## Extracted data

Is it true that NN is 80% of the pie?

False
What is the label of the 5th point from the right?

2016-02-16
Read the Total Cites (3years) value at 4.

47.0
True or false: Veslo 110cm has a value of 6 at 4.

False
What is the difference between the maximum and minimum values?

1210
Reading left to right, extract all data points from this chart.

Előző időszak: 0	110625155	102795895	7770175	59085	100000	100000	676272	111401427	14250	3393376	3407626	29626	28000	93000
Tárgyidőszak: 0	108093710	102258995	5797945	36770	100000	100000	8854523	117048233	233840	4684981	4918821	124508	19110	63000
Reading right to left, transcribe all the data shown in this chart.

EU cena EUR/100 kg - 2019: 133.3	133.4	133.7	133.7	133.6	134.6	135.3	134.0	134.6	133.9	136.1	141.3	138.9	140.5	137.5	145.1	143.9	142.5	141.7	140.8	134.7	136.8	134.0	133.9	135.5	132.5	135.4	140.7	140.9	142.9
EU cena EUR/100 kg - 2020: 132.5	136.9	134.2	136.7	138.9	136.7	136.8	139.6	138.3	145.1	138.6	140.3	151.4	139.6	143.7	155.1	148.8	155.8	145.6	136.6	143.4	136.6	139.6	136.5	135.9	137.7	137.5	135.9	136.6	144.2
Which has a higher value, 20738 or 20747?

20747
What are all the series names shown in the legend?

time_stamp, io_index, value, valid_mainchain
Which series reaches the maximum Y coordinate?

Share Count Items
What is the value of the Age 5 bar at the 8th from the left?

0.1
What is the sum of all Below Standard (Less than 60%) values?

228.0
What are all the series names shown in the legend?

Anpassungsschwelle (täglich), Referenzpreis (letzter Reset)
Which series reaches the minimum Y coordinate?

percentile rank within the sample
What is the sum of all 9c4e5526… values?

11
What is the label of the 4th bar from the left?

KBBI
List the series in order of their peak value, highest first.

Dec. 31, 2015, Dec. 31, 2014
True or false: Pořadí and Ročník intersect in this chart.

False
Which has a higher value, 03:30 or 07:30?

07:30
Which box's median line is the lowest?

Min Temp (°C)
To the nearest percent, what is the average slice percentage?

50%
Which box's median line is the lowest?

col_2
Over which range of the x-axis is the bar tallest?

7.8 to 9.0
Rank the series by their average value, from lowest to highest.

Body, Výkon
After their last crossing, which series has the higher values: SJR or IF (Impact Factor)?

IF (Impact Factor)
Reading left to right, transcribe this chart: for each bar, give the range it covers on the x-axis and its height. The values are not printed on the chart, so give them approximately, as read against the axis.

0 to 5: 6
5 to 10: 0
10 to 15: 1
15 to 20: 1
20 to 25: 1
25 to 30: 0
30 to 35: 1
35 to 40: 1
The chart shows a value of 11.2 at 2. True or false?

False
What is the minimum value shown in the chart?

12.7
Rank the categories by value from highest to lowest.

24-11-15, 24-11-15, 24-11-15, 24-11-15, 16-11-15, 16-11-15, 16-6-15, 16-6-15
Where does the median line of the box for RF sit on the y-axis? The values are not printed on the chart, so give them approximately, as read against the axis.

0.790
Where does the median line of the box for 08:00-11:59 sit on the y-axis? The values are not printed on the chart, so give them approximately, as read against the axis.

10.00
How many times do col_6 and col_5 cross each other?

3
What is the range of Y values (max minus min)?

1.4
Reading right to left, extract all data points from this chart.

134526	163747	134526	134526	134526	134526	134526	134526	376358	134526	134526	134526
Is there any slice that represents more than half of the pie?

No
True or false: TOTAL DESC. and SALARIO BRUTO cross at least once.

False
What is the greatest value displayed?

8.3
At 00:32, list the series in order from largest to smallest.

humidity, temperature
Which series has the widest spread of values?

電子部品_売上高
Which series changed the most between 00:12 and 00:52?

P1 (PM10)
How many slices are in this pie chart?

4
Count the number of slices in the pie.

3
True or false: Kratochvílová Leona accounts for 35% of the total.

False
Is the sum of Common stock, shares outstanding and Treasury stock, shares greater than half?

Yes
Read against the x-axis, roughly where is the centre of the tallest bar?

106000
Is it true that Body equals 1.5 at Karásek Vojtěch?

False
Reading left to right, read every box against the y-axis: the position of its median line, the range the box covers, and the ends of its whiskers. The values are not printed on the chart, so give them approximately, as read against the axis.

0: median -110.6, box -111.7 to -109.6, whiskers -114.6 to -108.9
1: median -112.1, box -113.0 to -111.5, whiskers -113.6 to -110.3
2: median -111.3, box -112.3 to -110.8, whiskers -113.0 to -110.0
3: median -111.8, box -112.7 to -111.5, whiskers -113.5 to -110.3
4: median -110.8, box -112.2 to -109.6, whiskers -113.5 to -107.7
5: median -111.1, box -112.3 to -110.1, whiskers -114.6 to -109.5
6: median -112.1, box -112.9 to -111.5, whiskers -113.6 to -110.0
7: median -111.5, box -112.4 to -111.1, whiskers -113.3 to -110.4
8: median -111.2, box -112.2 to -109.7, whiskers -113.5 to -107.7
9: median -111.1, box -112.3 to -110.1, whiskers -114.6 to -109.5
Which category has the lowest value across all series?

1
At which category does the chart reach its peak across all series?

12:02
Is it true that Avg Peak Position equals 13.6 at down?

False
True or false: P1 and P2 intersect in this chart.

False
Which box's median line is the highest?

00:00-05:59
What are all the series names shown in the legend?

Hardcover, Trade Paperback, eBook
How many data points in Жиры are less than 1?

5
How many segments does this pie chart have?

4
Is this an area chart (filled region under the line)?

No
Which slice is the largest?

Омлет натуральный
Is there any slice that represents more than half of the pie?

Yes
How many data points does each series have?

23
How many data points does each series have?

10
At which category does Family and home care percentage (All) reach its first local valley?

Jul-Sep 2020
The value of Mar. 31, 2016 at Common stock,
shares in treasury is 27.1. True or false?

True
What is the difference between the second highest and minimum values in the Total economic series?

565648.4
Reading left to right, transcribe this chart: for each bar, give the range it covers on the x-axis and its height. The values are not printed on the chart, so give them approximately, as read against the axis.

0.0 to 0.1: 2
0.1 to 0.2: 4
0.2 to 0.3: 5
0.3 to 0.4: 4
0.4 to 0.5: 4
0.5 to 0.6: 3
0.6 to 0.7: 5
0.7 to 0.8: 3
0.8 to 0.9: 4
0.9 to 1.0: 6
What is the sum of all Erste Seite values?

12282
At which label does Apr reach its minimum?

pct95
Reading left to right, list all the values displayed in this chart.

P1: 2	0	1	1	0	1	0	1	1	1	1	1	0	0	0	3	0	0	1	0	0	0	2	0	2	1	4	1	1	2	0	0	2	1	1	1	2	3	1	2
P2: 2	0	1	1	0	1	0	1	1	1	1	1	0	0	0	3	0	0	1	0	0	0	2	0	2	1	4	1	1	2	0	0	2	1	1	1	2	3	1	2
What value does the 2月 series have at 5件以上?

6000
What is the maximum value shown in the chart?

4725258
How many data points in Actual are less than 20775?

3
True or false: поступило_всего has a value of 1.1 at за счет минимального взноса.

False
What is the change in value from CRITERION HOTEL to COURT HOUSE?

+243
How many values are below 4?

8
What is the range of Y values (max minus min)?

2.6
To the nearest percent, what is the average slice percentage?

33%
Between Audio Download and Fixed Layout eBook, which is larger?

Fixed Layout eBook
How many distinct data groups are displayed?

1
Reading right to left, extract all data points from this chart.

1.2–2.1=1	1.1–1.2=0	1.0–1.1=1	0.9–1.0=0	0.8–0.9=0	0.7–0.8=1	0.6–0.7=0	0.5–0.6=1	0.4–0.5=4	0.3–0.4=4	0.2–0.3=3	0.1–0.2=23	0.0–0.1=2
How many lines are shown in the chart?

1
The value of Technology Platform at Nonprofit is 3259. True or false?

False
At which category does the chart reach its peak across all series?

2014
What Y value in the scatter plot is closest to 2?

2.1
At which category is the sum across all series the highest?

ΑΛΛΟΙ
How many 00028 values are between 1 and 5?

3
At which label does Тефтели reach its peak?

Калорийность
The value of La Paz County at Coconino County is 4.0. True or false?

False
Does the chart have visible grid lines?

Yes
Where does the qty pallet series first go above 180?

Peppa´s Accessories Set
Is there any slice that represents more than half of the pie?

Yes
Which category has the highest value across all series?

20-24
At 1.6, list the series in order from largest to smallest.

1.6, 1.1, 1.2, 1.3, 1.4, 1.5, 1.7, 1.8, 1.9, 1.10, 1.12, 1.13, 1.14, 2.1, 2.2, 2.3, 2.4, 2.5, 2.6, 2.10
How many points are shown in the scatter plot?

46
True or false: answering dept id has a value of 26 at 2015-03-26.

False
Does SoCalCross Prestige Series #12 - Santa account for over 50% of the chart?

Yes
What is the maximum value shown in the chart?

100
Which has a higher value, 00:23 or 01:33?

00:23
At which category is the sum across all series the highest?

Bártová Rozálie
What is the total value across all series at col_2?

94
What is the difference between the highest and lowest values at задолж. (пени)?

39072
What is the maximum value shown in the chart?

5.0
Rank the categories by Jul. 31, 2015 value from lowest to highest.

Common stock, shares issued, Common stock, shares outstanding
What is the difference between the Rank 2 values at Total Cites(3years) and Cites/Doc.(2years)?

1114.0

## Work instructions
Copy the listing from its start through the line containing "What is the label of the 4th", switching every "legend" to "key" and leaving everything else unchanged.

## Exercise result
Is it true that NN is 80% of the pie?

False
What is the label of the 5th point from the right?

2016-02-16
Read the Total Cites (3years) value at 4.

47.0
True or false: Veslo 110cm has a value of 6 at 4.

False
What is the difference between the maximum and minimum values?

1210
Reading left to right, extract all data points from this chart.

Előző időszak: 0	110625155	102795895	7770175	59085	100000	100000	676272	111401427	14250	3393376	3407626	29626	28000	93000
Tárgyidőszak: 0	108093710	102258995	5797945	36770	100000	100000	8854523	117048233	233840	4684981	4918821	124508	19110	63000
Reading right to left, transcribe all the data shown in this chart.

EU cena EUR/100 kg - 2019: 133.3	133.4	133.7	133.7	133.6	134.6	135.3	134.0	134.6	133.9	136.1	141.3	138.9	140.5	137.5	145.1	143.9	142.5	141.7	140.8	134.7	136.8	134.0	133.9	135.5	132.5	135.4	140.7	140.9	142.9
EU cena EUR/100 kg - 2020: 132.5	136.9	134.2	136.7	138.9	136.7	136.8	139.6	138.3	145.1	138.6	140.3	151.4	139.6	143.7	155.1	148.8	155.8	145.6	136.6	143.4	136.6	139.6	136.5	135.9	137.7	137.5	135.9	136.6	144.2
Which has a higher value, 20738 or 20747?

20747
What are all the series names shown in the key?

time_stamp, io_index, value, valid_mainchain
Which series reaches the maximum Y coordinate?

Share Count Items
What is the value of the Age 5 bar at the 8th from the left?

0.1
What is the sum of all Below Standard (Less than 60%) values?

228.0
What are all the series names shown in the key?

Anpassungsschwelle (täglich), Referenzpreis (letzter Reset)
Which series reaches the minimum Y coordinate?

percentile rank within the sample
What is the sum of all 9c4e5526… values?

11
What is the label of the 4th bar from the left?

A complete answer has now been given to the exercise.